В наступающие предвечерние часы он не мог оставаться дома - томила бездейственная тишина зимних сумерек, - и Константин испытывал нетерпение скорее увидеть ее, радостно и быстро выходившую в толпе из дверей метро и с улыбкой берущую его под руку: "Костя, дурачина, ты давно меня ждешь?" - и эти почти привычные по интонации слова ее постоянно вызывали в нем какую-то всегда новую и невнятную боль, как только он пальцами чувствовал Асину кисть в нагретой перчатке.
Снег перестал, и была особая молодая чернота в небе, прозрачность и свежесть в воздухе и белизна на тротуарах, на заборах, на карнизах.
Метро весело-ярко пылало праздничным огнем электричества; за ним ровный свет магазинов спокойно лежал на белой пелене, но уже скребли на мостовых дворники, темнея ватниками в перспективе улицы. Вместе с теплым паром метро поминутно выталкивало из себя спешащие толпы людей, и все длиннее вытягивались очереди на автобусных остановках и за "Вечеркой" около голой лампочки газетного киоска.
Люди не шли, а бежали мимо Константина, растекались в разные стороны от беспрестанно открывающихся дверей. Куда они спешили? Знали ли они то, что порой испытывали он и Ася? И Константин глядел на лица мужчин и молодых женщин, особенно ясно слышал голоса, смех и торопливое хрупанье снега под бегущими мимо него женскими ногами, иногда замечал короткие встречные взгляды - и, почти мучимый завистью, думал, что все они спешили или должны были спешить к тому, без чего не мог жить он и чего стеснялась и боялась Ася. "Мы заслужили это?.."
- Костя! Дурачок, ты давно?
Он вздрогнул даже, услышав ее смеющийся голос.
Ася сбегала к нему по ступеням, размахивая чемоданчиком. Подбежала, глаза радостно засветились, взяла его под руку, воскликнула:
- Ну, долго ждал, соскучился? Что ты такой... чертик с рожками... даже не улыбнешься! Не рад? А то возьму и вернусь, буду спать в кабинете главного врача на диване.
Он улыбнулся ей.
- Ты хоть на жальчайший миллиметр любишь меня?
Она посмотрела снизу вверх, и он увидел только ее молодо сияющие глаза, в глубине которых был смех.
- Ну, если метрически... то на жальчайший километрик!

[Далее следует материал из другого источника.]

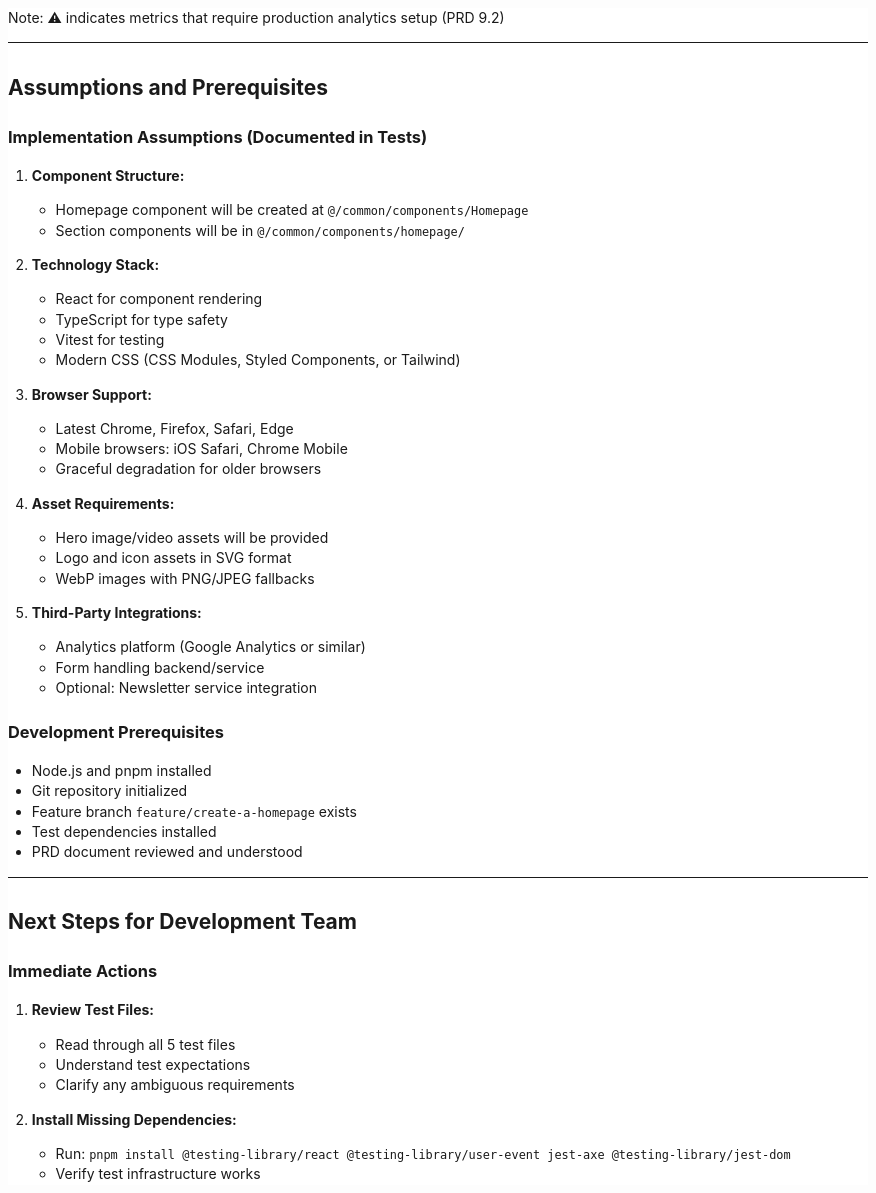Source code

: Note: ⚠️ indicates metrics that require production analytics setup (PRD 9.2)

---

## Assumptions and Prerequisites

### Implementation Assumptions (Documented in Tests)

1. **Component Structure:**
   - Homepage component will be created at `@/common/components/Homepage`
   - Section components will be in `@/common/components/homepage/`

2. **Technology Stack:**
   - React for component rendering
   - TypeScript for type safety
   - Vitest for testing
   - Modern CSS (CSS Modules, Styled Components, or Tailwind)

3. **Browser Support:**
   - Latest Chrome, Firefox, Safari, Edge
   - Mobile browsers: iOS Safari, Chrome Mobile
   - Graceful degradation for older browsers

4. **Asset Requirements:**
   - Hero image/video assets will be provided
   - Logo and icon assets in SVG format
   - WebP images with PNG/JPEG fallbacks

5. **Third-Party Integrations:**
   - Analytics platform (Google Analytics or similar)
   - Form handling backend/service
   - Optional: Newsletter service integration

### Development Prerequisites

- Node.js and pnpm installed
- Git repository initialized
- Feature branch `feature/create-a-homepage` exists
- Test dependencies installed
- PRD document reviewed and understood

---

## Next Steps for Development Team

### Immediate Actions

1. **Review Test Files:**
   - Read through all 5 test files
   - Understand test expectations
   - Clarify any ambiguous requirements

2. **Install Missing Dependencies:**
   - Run: `pnpm install @testing-library/react @testing-library/user-event jest-axe @testing-library/jest-dom`
   - Verify test infrastructure works
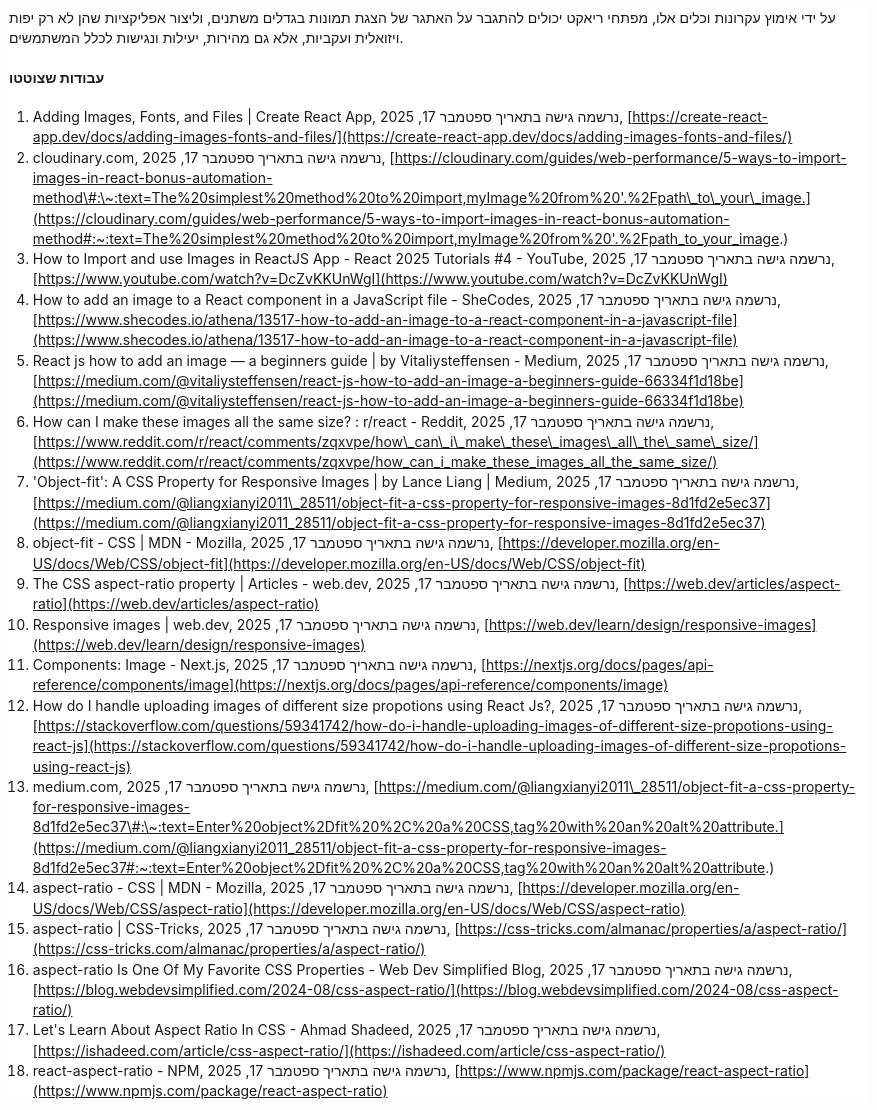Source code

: על ידי אימוץ עקרונות וכלים אלו, מפתחי ריאקט יכולים להתגבר על האתגר של הצגת תמונות בגדלים משתנים, וליצור אפליקציות שהן לא רק יפות ויזואלית ועקביות, אלא גם מהירות, יעילות ונגישות לכלל המשתמשים.

#### **עבודות שצוטטו**

1. Adding Images, Fonts, and Files | Create React App, נרשמה גישה בתאריך ספטמבר 17, 2025, [https://create-react-app.dev/docs/adding-images-fonts-and-files/](https://create-react-app.dev/docs/adding-images-fonts-and-files/)  
2. cloudinary.com, נרשמה גישה בתאריך ספטמבר 17, 2025, [https://cloudinary.com/guides/web-performance/5-ways-to-import-images-in-react-bonus-automation-method\#:\~:text=The%20simplest%20method%20to%20import,myImage%20from%20'.%2Fpath\_to\_your\_image.](https://cloudinary.com/guides/web-performance/5-ways-to-import-images-in-react-bonus-automation-method#:~:text=The%20simplest%20method%20to%20import,myImage%20from%20'.%2Fpath_to_your_image.)  
3. How to Import and use Images in ReactJS App \- React 2025 Tutorials \#4 \- YouTube, נרשמה גישה בתאריך ספטמבר 17, 2025, [https://www.youtube.com/watch?v=DcZvKKUnWgI](https://www.youtube.com/watch?v=DcZvKKUnWgI)  
4. How to add an image to a React component in a JavaScript file \- SheCodes, נרשמה גישה בתאריך ספטמבר 17, 2025, [https://www.shecodes.io/athena/13517-how-to-add-an-image-to-a-react-component-in-a-javascript-file](https://www.shecodes.io/athena/13517-how-to-add-an-image-to-a-react-component-in-a-javascript-file)  
5. React js how to add an image — a beginners guide | by Vitaliysteffensen \- Medium, נרשמה גישה בתאריך ספטמבר 17, 2025, [https://medium.com/@vitaliysteffensen/react-js-how-to-add-an-image-a-beginners-guide-66334f1d18be](https://medium.com/@vitaliysteffensen/react-js-how-to-add-an-image-a-beginners-guide-66334f1d18be)  
6. How can I make these images all the same size? : r/react \- Reddit, נרשמה גישה בתאריך ספטמבר 17, 2025, [https://www.reddit.com/r/react/comments/zqxvpe/how\_can\_i\_make\_these\_images\_all\_the\_same\_size/](https://www.reddit.com/r/react/comments/zqxvpe/how_can_i_make_these_images_all_the_same_size/)  
7. 'Object-fit': A CSS Property for Responsive Images | by Lance Liang | Medium, נרשמה גישה בתאריך ספטמבר 17, 2025, [https://medium.com/@liangxianyi2011\_28511/object-fit-a-css-property-for-responsive-images-8d1fd2e5ec37](https://medium.com/@liangxianyi2011_28511/object-fit-a-css-property-for-responsive-images-8d1fd2e5ec37)  
8. object-fit \- CSS | MDN \- Mozilla, נרשמה גישה בתאריך ספטמבר 17, 2025, [https://developer.mozilla.org/en-US/docs/Web/CSS/object-fit](https://developer.mozilla.org/en-US/docs/Web/CSS/object-fit)  
9. The CSS aspect-ratio property | Articles \- web.dev, נרשמה גישה בתאריך ספטמבר 17, 2025, [https://web.dev/articles/aspect-ratio](https://web.dev/articles/aspect-ratio)  
10. Responsive images | web.dev, נרשמה גישה בתאריך ספטמבר 17, 2025, [https://web.dev/learn/design/responsive-images](https://web.dev/learn/design/responsive-images)  
11. Components: Image \- Next.js, נרשמה גישה בתאריך ספטמבר 17, 2025, [https://nextjs.org/docs/pages/api-reference/components/image](https://nextjs.org/docs/pages/api-reference/components/image)  
12. How do I handle uploading images of different size propotions using React Js?, נרשמה גישה בתאריך ספטמבר 17, 2025, [https://stackoverflow.com/questions/59341742/how-do-i-handle-uploading-images-of-different-size-propotions-using-react-js](https://stackoverflow.com/questions/59341742/how-do-i-handle-uploading-images-of-different-size-propotions-using-react-js)  
13. medium.com, נרשמה גישה בתאריך ספטמבר 17, 2025, [https://medium.com/@liangxianyi2011\_28511/object-fit-a-css-property-for-responsive-images-8d1fd2e5ec37\#:\~:text=Enter%20object%2Dfit%20%2C%20a%20CSS,tag%20with%20an%20alt%20attribute.](https://medium.com/@liangxianyi2011_28511/object-fit-a-css-property-for-responsive-images-8d1fd2e5ec37#:~:text=Enter%20object%2Dfit%20%2C%20a%20CSS,tag%20with%20an%20alt%20attribute.)  
14. aspect-ratio \- CSS | MDN \- Mozilla, נרשמה גישה בתאריך ספטמבר 17, 2025, [https://developer.mozilla.org/en-US/docs/Web/CSS/aspect-ratio](https://developer.mozilla.org/en-US/docs/Web/CSS/aspect-ratio)  
15. aspect-ratio | CSS-Tricks, נרשמה גישה בתאריך ספטמבר 17, 2025, [https://css-tricks.com/almanac/properties/a/aspect-ratio/](https://css-tricks.com/almanac/properties/a/aspect-ratio/)  
16. aspect-ratio Is One Of My Favorite CSS Properties \- Web Dev Simplified Blog, נרשמה גישה בתאריך ספטמבר 17, 2025, [https://blog.webdevsimplified.com/2024-08/css-aspect-ratio/](https://blog.webdevsimplified.com/2024-08/css-aspect-ratio/)  
17. Let's Learn About Aspect Ratio In CSS \- Ahmad Shadeed, נרשמה גישה בתאריך ספטמבר 17, 2025, [https://ishadeed.com/article/css-aspect-ratio/](https://ishadeed.com/article/css-aspect-ratio/)  
18. react-aspect-ratio \- NPM, נרשמה גישה בתאריך ספטמבר 17, 2025, [https://www.npmjs.com/package/react-aspect-ratio](https://www.npmjs.com/package/react-aspect-ratio)  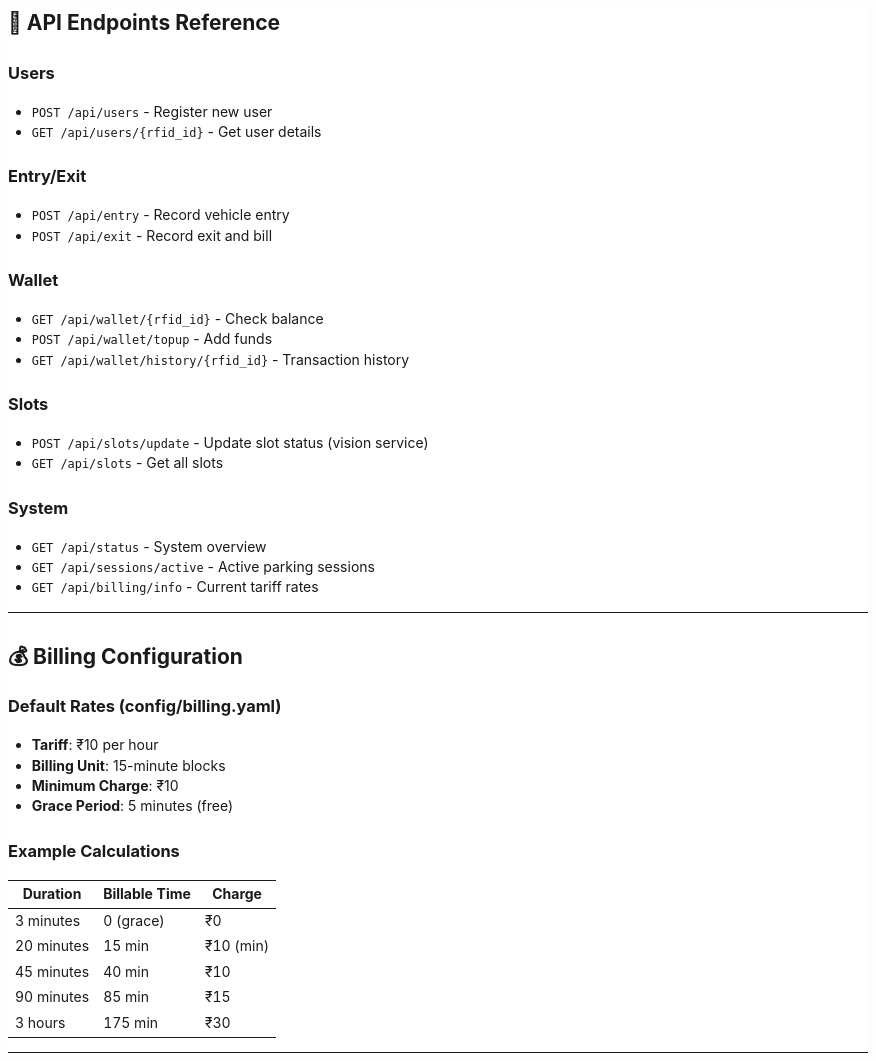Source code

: 
## 🔧 API Endpoints Reference

### Users
- `POST /api/users` - Register new user
- `GET /api/users/{rfid_id}` - Get user details

### Entry/Exit
- `POST /api/entry` - Record vehicle entry
- `POST /api/exit` - Record exit and bill

### Wallet
- `GET /api/wallet/{rfid_id}` - Check balance
- `POST /api/wallet/topup` - Add funds
- `GET /api/wallet/history/{rfid_id}` - Transaction history

### Slots
- `POST /api/slots/update` - Update slot status (vision service)
- `GET /api/slots` - Get all slots

### System
- `GET /api/status` - System overview
- `GET /api/sessions/active` - Active parking sessions
- `GET /api/billing/info` - Current tariff rates

---

## 💰 Billing Configuration

### Default Rates (config/billing.yaml)
- **Tariff**: ₹10 per hour
- **Billing Unit**: 15-minute blocks
- **Minimum Charge**: ₹10
- **Grace Period**: 5 minutes (free)

### Example Calculations
| Duration | Billable Time | Charge |
|----------|---------------|--------|
| 3 minutes | 0 (grace) | ₹0 |
| 20 minutes | 15 min | ₹10 (min) |
| 45 minutes | 40 min | ₹10 |
| 90 minutes | 85 min | ₹15 |
| 3 hours | 175 min | ₹30 |

---

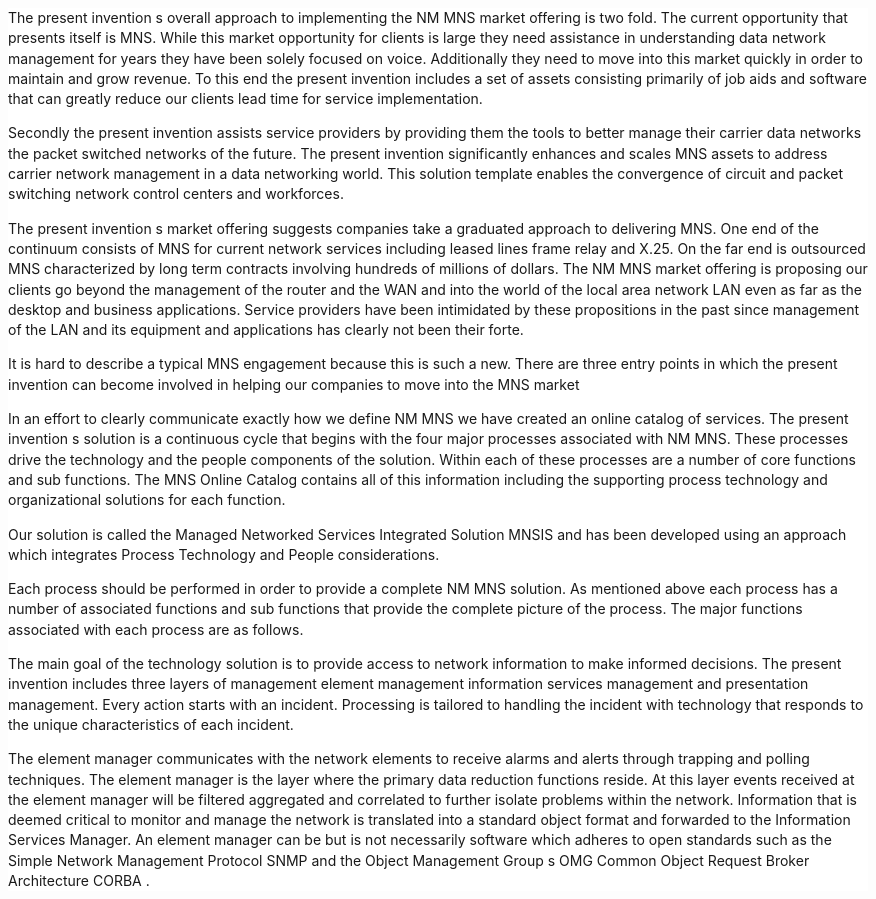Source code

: The present invention s overall approach to implementing the NM MNS market offering is two fold. The current opportunity that presents itself is MNS. While this market opportunity for clients is large they need assistance in understanding data network management for years they have been solely focused on voice. Additionally they need to move into this market quickly in order to maintain and grow revenue. To this end the present invention includes a set of assets consisting primarily of job aids and software that can greatly reduce our clients lead time for service implementation.

Secondly the present invention assists service providers by providing them the tools to better manage their carrier data networks the packet switched networks of the future. The present invention significantly enhances and scales MNS assets to address carrier network management in a data networking world. This solution template enables the convergence of circuit and packet switching network control centers and workforces.

The present invention s market offering suggests companies take a graduated approach to delivering MNS. One end of the continuum consists of MNS for current network services including leased lines frame relay and X.25. On the far end is outsourced MNS characterized by long term contracts involving hundreds of millions of dollars. The NM MNS market offering is proposing our clients go beyond the management of the router and the WAN and into the world of the local area network LAN even as far as the desktop and business applications. Service providers have been intimidated by these propositions in the past since management of the LAN and its equipment and applications has clearly not been their forte.

It is hard to describe a typical MNS engagement because this is such a new. There are three entry points in which the present invention can become involved in helping our companies to move into the MNS market 

In an effort to clearly communicate exactly how we define NM MNS we have created an online catalog of services. The present invention s solution is a continuous cycle that begins with the four major processes associated with NM MNS. These processes drive the technology and the people components of the solution. Within each of these processes are a number of core functions and sub functions. The MNS Online Catalog contains all of this information including the supporting process technology and organizational solutions for each function.

Our solution is called the Managed Networked Services Integrated Solution MNSIS and has been developed using an approach which integrates Process Technology and People considerations.

Each process should be performed in order to provide a complete NM MNS solution. As mentioned above each process has a number of associated functions and sub functions that provide the complete picture of the process. The major functions associated with each process are as follows.

The main goal of the technology solution is to provide access to network information to make informed decisions. The present invention includes three layers of management element management information services management and presentation management. Every action starts with an incident. Processing is tailored to handling the incident with technology that responds to the unique characteristics of each incident.

The element manager communicates with the network elements to receive alarms and alerts through trapping and polling techniques. The element manager is the layer where the primary data reduction functions reside. At this layer events received at the element manager will be filtered aggregated and correlated to further isolate problems within the network. Information that is deemed critical to monitor and manage the network is translated into a standard object format and forwarded to the Information Services Manager. An element manager can be but is not necessarily software which adheres to open standards such as the Simple Network Management Protocol SNMP and the Object Management Group s OMG Common Object Request Broker Architecture CORBA .
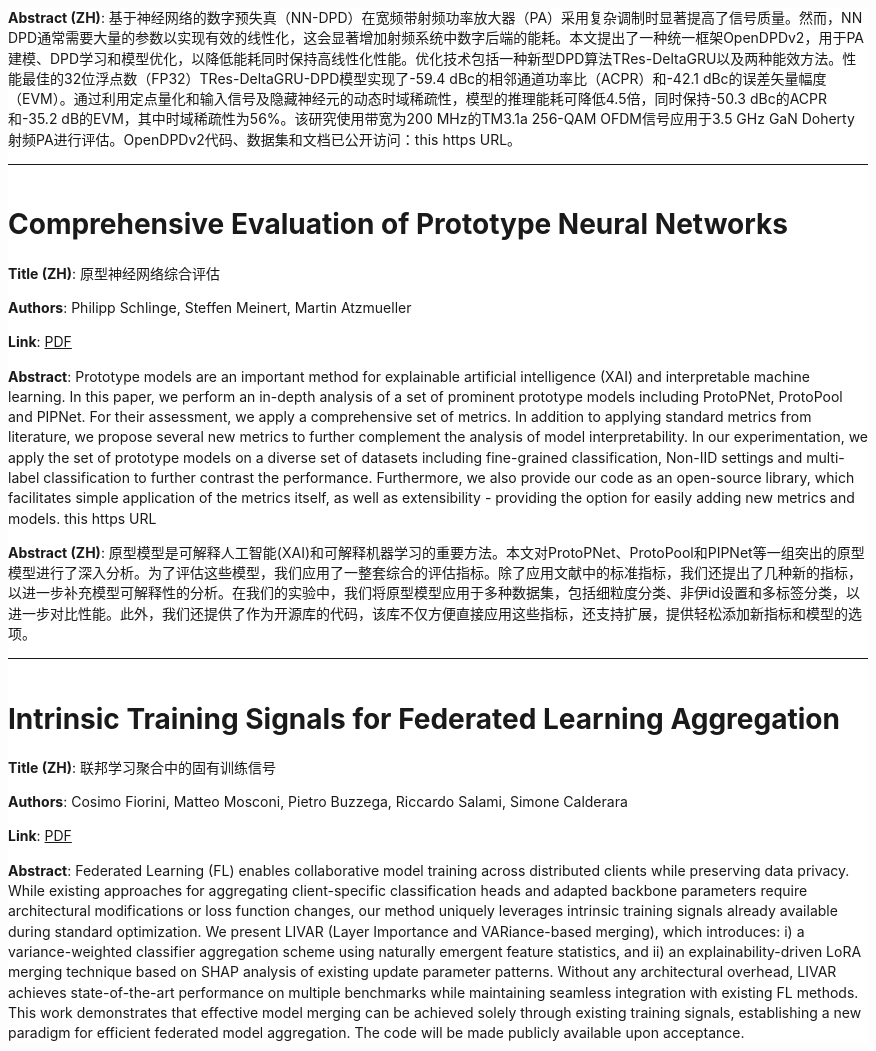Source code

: **Abstract (ZH)**: 基于神经网络的数字预失真（NN-DPD）在宽频带射频功率放大器（PA）采用复杂调制时显著提高了信号质量。然而，NN DPD通常需要大量的参数以实现有效的线性化，这会显著增加射频系统中数字后端的能耗。本文提出了一种统一框架OpenDPDv2，用于PA建模、DPD学习和模型优化，以降低能耗同时保持高线性化性能。优化技术包括一种新型DPD算法TRes-DeltaGRU以及两种能效方法。性能最佳的32位浮点数（FP32）TRes-DeltaGRU-DPD模型实现了-59.4 dBc的相邻通道功率比（ACPR）和-42.1 dBc的误差矢量幅度（EVM）。通过利用定点量化和输入信号及隐藏神经元的动态时域稀疏性，模型的推理能耗可降低4.5倍，同时保持-50.3 dBc的ACPR和-35.2 dB的EVM，其中时域稀疏性为56%。该研究使用带宽为200 MHz的TM3.1a 256-QAM OFDM信号应用于3.5 GHz GaN Doherty射频PA进行评估。OpenDPDv2代码、数据集和文档已公开访问：this https URL。 

---
# Comprehensive Evaluation of Prototype Neural Networks 

**Title (ZH)**: 原型神经网络综合评估 

**Authors**: Philipp Schlinge, Steffen Meinert, Martin Atzmueller  

**Link**: [PDF](https://arxiv.org/pdf/2507.06819)  

**Abstract**: Prototype models are an important method for explainable artificial intelligence (XAI) and interpretable machine learning. In this paper, we perform an in-depth analysis of a set of prominent prototype models including ProtoPNet, ProtoPool and PIPNet. For their assessment, we apply a comprehensive set of metrics. In addition to applying standard metrics from literature, we propose several new metrics to further complement the analysis of model interpretability. In our experimentation, we apply the set of prototype models on a diverse set of datasets including fine-grained classification, Non-IID settings and multi-label classification to further contrast the performance. Furthermore, we also provide our code as an open-source library, which facilitates simple application of the metrics itself, as well as extensibility - providing the option for easily adding new metrics and models. this https URL 

**Abstract (ZH)**: 原型模型是可解释人工智能(XAI)和可解释机器学习的重要方法。本文对ProtoPNet、ProtoPool和PIPNet等一组突出的原型模型进行了深入分析。为了评估这些模型，我们应用了一整套综合的评估指标。除了应用文献中的标准指标，我们还提出了几种新的指标，以进一步补充模型可解释性的分析。在我们的实验中，我们将原型模型应用于多种数据集，包括细粒度分类、非伊id设置和多标签分类，以进一步对比性能。此外，我们还提供了作为开源库的代码，该库不仅方便直接应用这些指标，还支持扩展，提供轻松添加新指标和模型的选项。 

---
# Intrinsic Training Signals for Federated Learning Aggregation 

**Title (ZH)**: 联邦学习聚合中的固有训练信号 

**Authors**: Cosimo Fiorini, Matteo Mosconi, Pietro Buzzega, Riccardo Salami, Simone Calderara  

**Link**: [PDF](https://arxiv.org/pdf/2507.06813)  

**Abstract**: Federated Learning (FL) enables collaborative model training across distributed clients while preserving data privacy. While existing approaches for aggregating client-specific classification heads and adapted backbone parameters require architectural modifications or loss function changes, our method uniquely leverages intrinsic training signals already available during standard optimization. We present LIVAR (Layer Importance and VARiance-based merging), which introduces: i) a variance-weighted classifier aggregation scheme using naturally emergent feature statistics, and ii) an explainability-driven LoRA merging technique based on SHAP analysis of existing update parameter patterns. Without any architectural overhead, LIVAR achieves state-of-the-art performance on multiple benchmarks while maintaining seamless integration with existing FL methods. This work demonstrates that effective model merging can be achieved solely through existing training signals, establishing a new paradigm for efficient federated model aggregation. The code will be made publicly available upon acceptance.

Согласен? Ну пошли, возьми мой чемодан. Мне будет приятно твое внимание. - И спросила чуть-чуть осуждающе: - Почему от тебя, дурачина, пахнет вином?
- Я никак не мог тебя дождаться, Ася. - И сейчас же он добавил полушутливо: - Бывает, когда я не могу тебя дождаться.
- Не оправдался! Сентиментальность не учитывается. Это в последний раз. Есть?
- Слушаюсь, - сказал Константин.
Они шли по Новокузнецкой улице, мимо деревянных заборов, пахнущих холодом метели, мимо глухо запорошенного школьного бульвара за низкой оградой.